Se fosse só esta a história, não viria maçar os leitores com ela. O restante é, porém, mais curioso e gira em torno do nosso Hanfstaengl, que Ferro, se pudesse prever o futuro, teria longamente entrevistado para a posteridade, mandando às urtigas o intragável Adolf. Quando, uma hora e tal depois de ter conhecido Hanfstaengl, se despediu dele à porta da sede do partido nazi e o viu montar uma gigantesca bicicleta feita à medida, Ferro estava a anos-luz de poder imaginar o que o futuro reservava àquele personagem.
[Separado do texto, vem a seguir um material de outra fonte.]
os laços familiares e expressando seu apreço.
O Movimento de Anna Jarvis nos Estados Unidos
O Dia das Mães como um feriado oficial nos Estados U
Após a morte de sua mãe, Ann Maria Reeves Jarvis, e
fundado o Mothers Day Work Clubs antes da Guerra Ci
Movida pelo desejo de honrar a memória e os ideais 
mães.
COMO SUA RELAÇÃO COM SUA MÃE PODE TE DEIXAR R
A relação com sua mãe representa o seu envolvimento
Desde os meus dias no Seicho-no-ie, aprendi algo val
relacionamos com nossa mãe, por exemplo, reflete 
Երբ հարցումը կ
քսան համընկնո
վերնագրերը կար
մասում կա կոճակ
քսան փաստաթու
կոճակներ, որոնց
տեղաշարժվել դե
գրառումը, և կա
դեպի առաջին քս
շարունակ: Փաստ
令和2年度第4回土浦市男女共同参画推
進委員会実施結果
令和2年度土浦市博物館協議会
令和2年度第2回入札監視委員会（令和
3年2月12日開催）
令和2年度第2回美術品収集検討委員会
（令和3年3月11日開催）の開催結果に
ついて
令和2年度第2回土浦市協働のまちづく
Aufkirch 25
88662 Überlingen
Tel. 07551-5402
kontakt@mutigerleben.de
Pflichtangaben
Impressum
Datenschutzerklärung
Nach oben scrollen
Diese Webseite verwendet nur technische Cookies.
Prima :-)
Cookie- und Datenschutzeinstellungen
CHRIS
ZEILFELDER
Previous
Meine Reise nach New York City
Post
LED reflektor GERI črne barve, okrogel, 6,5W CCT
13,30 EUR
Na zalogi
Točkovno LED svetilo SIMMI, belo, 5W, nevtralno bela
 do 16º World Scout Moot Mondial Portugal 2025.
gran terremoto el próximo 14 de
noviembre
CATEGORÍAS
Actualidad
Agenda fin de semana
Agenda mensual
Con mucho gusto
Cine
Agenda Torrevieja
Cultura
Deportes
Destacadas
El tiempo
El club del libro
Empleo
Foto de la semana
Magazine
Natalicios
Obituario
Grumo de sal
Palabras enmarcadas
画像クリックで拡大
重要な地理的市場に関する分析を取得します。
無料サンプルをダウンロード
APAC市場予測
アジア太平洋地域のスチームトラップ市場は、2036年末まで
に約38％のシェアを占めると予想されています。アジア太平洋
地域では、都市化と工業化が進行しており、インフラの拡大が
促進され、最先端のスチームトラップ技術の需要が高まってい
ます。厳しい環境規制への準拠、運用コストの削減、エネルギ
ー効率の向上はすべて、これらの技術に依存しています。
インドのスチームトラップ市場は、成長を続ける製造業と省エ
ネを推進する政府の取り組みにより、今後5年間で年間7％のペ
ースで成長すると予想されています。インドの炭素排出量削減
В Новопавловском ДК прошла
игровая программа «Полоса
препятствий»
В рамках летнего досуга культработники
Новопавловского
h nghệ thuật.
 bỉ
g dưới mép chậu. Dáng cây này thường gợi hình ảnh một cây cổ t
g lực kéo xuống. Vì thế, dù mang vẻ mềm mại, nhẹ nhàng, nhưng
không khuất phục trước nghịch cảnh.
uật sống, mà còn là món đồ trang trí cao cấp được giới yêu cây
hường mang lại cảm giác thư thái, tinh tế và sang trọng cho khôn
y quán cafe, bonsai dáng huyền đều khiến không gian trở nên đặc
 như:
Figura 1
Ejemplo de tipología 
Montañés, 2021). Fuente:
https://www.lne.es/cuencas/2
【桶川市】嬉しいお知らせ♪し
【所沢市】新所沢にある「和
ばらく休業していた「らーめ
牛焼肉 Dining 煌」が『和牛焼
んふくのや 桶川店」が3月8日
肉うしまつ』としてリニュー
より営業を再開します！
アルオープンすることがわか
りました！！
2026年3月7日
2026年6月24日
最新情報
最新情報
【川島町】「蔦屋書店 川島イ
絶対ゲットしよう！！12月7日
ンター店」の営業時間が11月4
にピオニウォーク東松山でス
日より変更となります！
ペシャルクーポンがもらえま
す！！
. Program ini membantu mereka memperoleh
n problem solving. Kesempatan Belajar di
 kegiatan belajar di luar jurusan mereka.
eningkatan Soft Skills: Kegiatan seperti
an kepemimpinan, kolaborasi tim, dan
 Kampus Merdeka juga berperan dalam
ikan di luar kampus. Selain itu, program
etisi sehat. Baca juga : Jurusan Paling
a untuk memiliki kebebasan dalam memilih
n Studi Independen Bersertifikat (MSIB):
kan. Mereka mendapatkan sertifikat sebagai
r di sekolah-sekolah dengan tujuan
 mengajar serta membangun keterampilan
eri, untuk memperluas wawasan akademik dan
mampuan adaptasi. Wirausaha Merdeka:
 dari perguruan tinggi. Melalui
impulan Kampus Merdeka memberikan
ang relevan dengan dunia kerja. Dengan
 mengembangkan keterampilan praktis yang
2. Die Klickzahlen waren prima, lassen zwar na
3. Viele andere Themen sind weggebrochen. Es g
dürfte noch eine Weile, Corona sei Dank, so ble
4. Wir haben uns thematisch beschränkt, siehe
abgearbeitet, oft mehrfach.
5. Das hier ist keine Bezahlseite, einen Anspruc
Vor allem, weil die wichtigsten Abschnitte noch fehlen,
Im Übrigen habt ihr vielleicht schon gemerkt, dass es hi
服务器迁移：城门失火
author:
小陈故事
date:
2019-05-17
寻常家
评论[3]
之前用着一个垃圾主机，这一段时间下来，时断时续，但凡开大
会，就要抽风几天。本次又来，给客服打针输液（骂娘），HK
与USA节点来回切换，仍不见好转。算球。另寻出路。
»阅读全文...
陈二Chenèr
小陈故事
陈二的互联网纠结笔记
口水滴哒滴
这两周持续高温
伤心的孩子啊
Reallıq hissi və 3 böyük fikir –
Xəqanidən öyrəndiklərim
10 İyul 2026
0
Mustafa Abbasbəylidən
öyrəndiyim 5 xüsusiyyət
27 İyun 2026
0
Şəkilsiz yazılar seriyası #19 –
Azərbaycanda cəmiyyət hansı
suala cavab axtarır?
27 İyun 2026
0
O jornalista português não sabia absolutamente nada sobre o avantajado personagem (sabemos que tinha 1,93m e mais de cem quilos), que se lhe apresentara apenas como “historiador”. Não sabia – nem, aparentemente, ficou a saber – que Ernst Sedgwick Hanfstaengl, filho de um famoso editor de livros de arte de Munique e de mãe americana, tinha estudado em Harvard. Não sabia que ele era um íntimo de Hitler, com quem tinha colaborado em 1923 no frustrado “putsch da cervejaria” em Munique e a quem depois apoiou nos tempos que se seguiram, com o julgamento e a prisão. Não sabia, tampouco, que Hanfstaengl era um pianista talentoso, cujas interpretações de peças de Wagner eram altamente apreciadas por Hitler e seu séquito. Como compositor, Hanfstaengl (“Putzi” para os amigos) escreveu várias marchas e hinos nazis, como “Camisas Castanhas”, “Juventude Hitleriana” e “Sieg Heil” – curiosamente enxertados em football songs que ele compusera em Harvard quando estudante! Suponho que Ferro nunca veio a saber que foi a mulher de Hanfstaengl quem impediu Hitler de se suicidar quando este, na sequência do esmagamento do putsch de 1923, se encontrava refugiado na residência do casal e soube que a polícia o ia prender. Hitler empunhou uma pistola e preparava-se para cometer o mais útil suicídio do século XX quando a senhora Hanfstaengl o desarmou com um golpe de judo que o marido lhe ensinara…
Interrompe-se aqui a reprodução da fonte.